Dr. Jean Martin-Williams is the Josiah Meigs Distinguished Teaching Professor of Horn in the Hugh Hodgson School of Music. In 2023, she received the award “University Professor” at UGA. After 11 years directing the Lilly Teaching Fellows, she served eight years as an Associate Dean in the Franklin College of Arts and Sciences. Her portfolio included undergraduate instruction, inclusive excellence, and the departments of Art, Dance, English, Music and Theatre and Film Studies. She is currently the Director of the new CTL Initiative Faculty-to-Faculty (F2F).

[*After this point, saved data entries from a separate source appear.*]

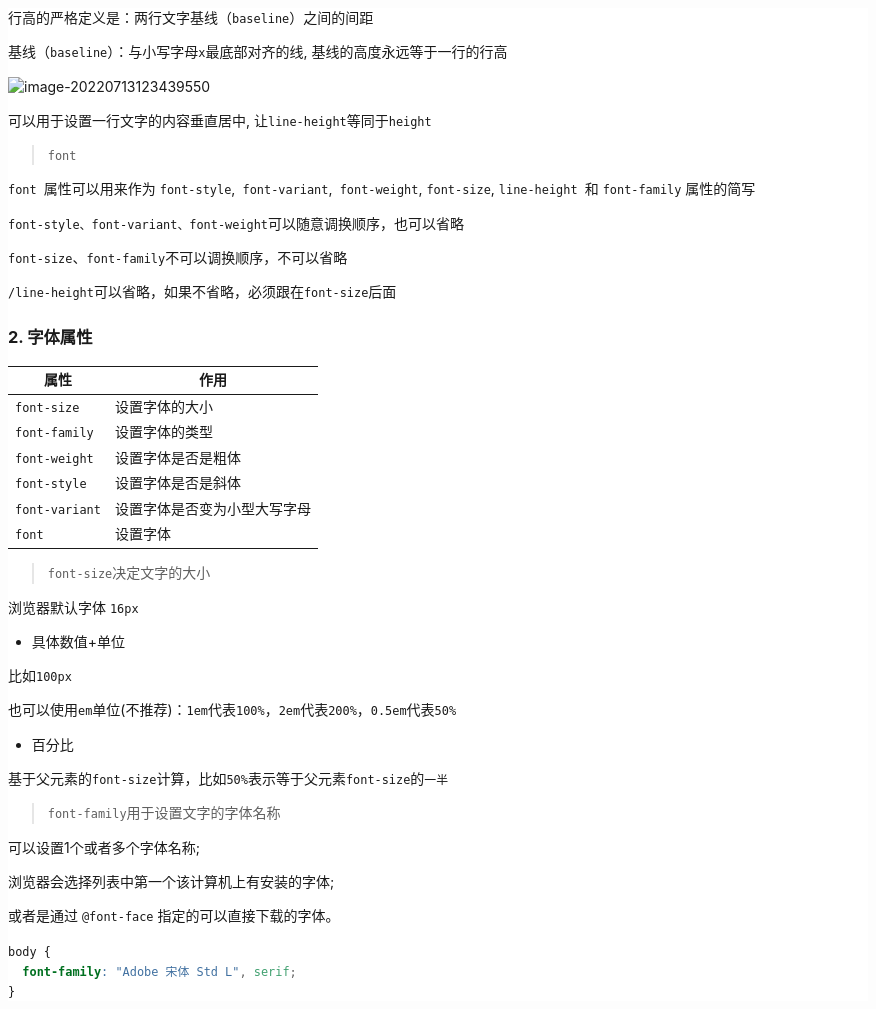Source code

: 行高的严格定义是：两行文字基线（`baseline`）之间的间距

基线（`baseline`）：与小写字母`x`最底部对齐的线, 基线的高度永远等于一行的行高 

![image-20220713123439550](https://raw.githubusercontent.com/ximingx/Figurebed/master/imgs/202207131235899.png)

可以用于设置一行文字的内容垂直居中, 让`line-height`等同于`height`

> `font`

`font `属性可以用来作为 `font-style`,` font-variant`,` font-weight`, `font-size`, `line-height `和 `font-family` 属性的简写

`font-style、font-variant、font-weight`可以随意调换顺序，也可以省略

`font-size`、`font-family`不可以调换顺序，不可以省略

`/line-height`可以省略，如果不省略，必须跟在`font-size`后面

### 2. 字体属性

| 属性           | 作用                         |
| -------------- | ---------------------------- |
| `font-size`    | 设置字体的大小               |
| `font-family`  | 设置字体的类型               |
| `font-weight`  | 设置字体是否是粗体           |
| `font-style`   | 设置字体是否是斜体           |
| `font-variant` | 设置字体是否变为小型大写字母 |
| `font`         | 设置字体                     |

> `font-size`决定文字的大小

浏览器默认字体 `16px`

- 具体数值+单位

比如`100px`

也可以使用`em`单位(不推荐)：`1em`代表`100%`，`2em`代表`200%`，`0.5em`代表`50%`

- 百分比

基于父元素的`font-size`计算，比如`50%`表示等于父元素`font-size`的`一半`

> `font-family`用于设置文字的字体名称

可以设置1个或者多个字体名称; 

浏览器会选择列表中第一个该计算机上有安装的字体; 

或者是通过 `@font-face` 指定的可以直接下载的字体。

```css
body {
  font-family: "Adobe 宋体 Std L", serif;
}
```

Dr. Martin-Williams’ degrees are from the Manhattan School of Music, where she was the first brass player to receive the Doctor of Musical Arts degree. These “firsts” continued, as she was the first female brass player invited to join the New York Pops Orchestra, the first female tenure-track instrumentalist hired at the University of Georgia, and the first female invited to the board of the International Horn Competition of America.
Dr. Martin-Williams has performed in a variety of settings, from soap operas to the Metropolitan Opera, from the New York City Ballet to Broadway shows, from a Mozart Concerto in Russia to the national anthem at a NY Mets game. Her conference presentations and performances have taken her to Brazil, Canada, China, Finland, France, Japan, Korea, the Netherlands, and Russia. Her discography includes the New York Chamber Symphony, the New York Pops, the Georgia Woodwind Quintet and the Atlanta Symphony, including the ASO’s GRAMMY-award winning recording of the Berlioz Requiem. She performs multiple concerts each season with The New York Pops Orchestra at Carnegie Hall. She hosted the symposium of the International Horn Society (1999) and has hosted the Southeast Horn Workshop on four occasions. Each spring she presents two invited seminars at the Juilliard School of Music on the topic of the Artist/Teacher at a university.
Dr. Martin-Williams is an avid proponent of bringing research into the teaching studio. Graduates of the UGA Horn Studio are now in tenure-track positions, in the D.C. military bands, in symphony orchestras, and active as music therapists and music educators.